**Action item**
Using the data that follows, give the number of lines in which the word "will" occurs. Write only the number.

Records drawn from a dataset:

···

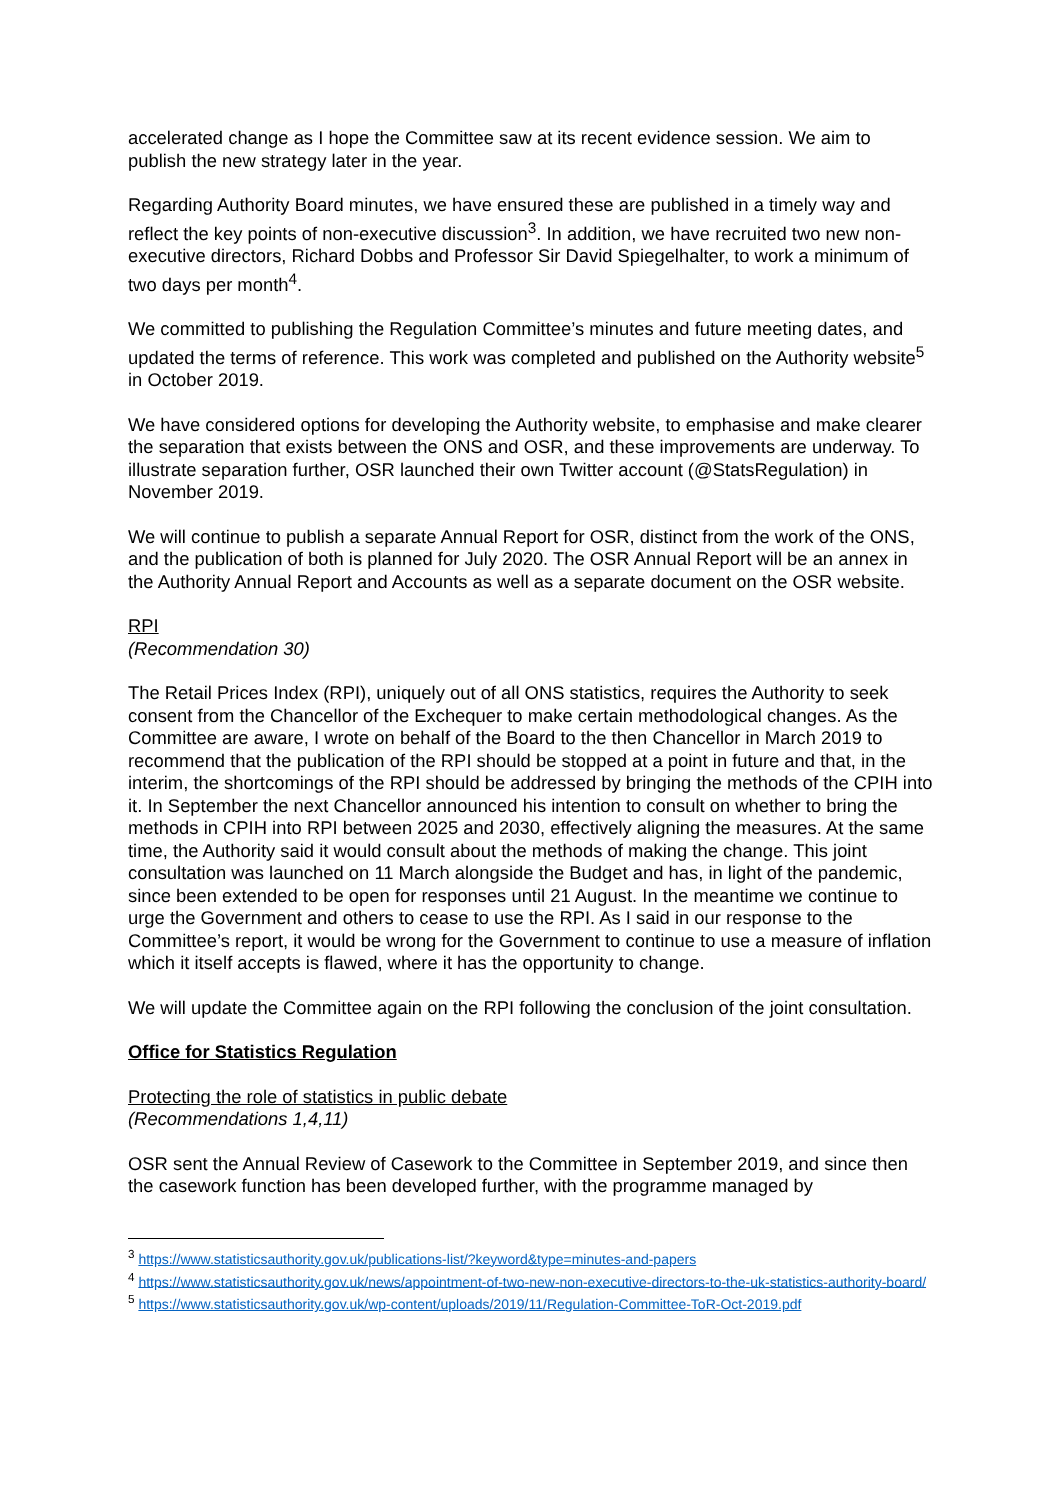accelerated change as I hope the Committee saw at its recent evidence session. We aim to publish the new strategy later in the year.
Regarding Authority Board minutes, we have ensured these are published in a timely way and reflect the key points of non-executive discussion<sup>3</sup>. In addition, we have recruited two new non-executive directors, Richard Dobbs and Professor Sir David Spiegelhalter, to work a minimum of two days per month<sup>4</sup>.
We committed to publishing the Regulation Committee’s minutes and future meeting dates, and updated the terms of reference. This work was completed and published on the Authority website<sup>5</sup> in October 2019.
We have considered options for developing the Authority website, to emphasise and make clearer the separation that exists between the ONS and OSR, and these improvements are underway. To illustrate separation further, OSR launched their own Twitter account (@StatsRegulation) in November 2019.
We will continue to publish a separate Annual Report for OSR, distinct from the work of the ONS, and the publication of both is planned for July 2020. The OSR Annual Report will be an annex in the Authority Annual Report and Accounts as well as a separate document on the OSR website.
RPI
(Recommendation 30)
The Retail Prices Index (RPI), uniquely out of all ONS statistics, requires the Authority to seek consent from the Chancellor of the Exchequer to make certain methodological changes. As the Committee are aware, I wrote on behalf of the Board to the then Chancellor in March 2019 to recommend that the publication of the RPI should be stopped at a point in future and that, in the interim, the shortcomings of the RPI should be addressed by bringing the methods of the CPIH into it. In September the next Chancellor announced his intention to consult on whether to bring the methods in CPIH into RPI between 2025 and 2030, effectively aligning the measures. At the same time, the Authority said it would consult about the methods of making the change. This joint consultation was launched on 11 March alongside the Budget and has, in light of the pandemic, since been extended to be open for responses until 21 August. In the meantime we continue to urge the Government and others to cease to use the RPI. As I said in our response to the Committee’s report, it would be wrong for the Government to continue to use a measure of inflation which it itself accepts is flawed, where it has the opportunity to change.
We will update the Committee again on the RPI following the conclusion of the joint consultation.
Office for Statistics Regulation
Protecting the role of statistics in public debate
(Recommendations 1,4,11)
OSR sent the Annual Review of Casework to the Committee in September 2019, and since then the casework function has been developed further, with the programme managed by
<sup>3</sup> https://www.statisticsauthority.gov.uk/publications-list/?keyword&type=minutes-and-papers
<sup>4</sup> https://www.statisticsauthority.gov.uk/news/appointment-of-two-new-non-executive-directors-to-the-uk-statistics-authority-board/
<sup>5</sup> https://www.statisticsauthority.gov.uk/wp-content/uploads/2019/11/Regulation-Committee-ToR-Oct-2019.pdf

···

**Output of the task**
2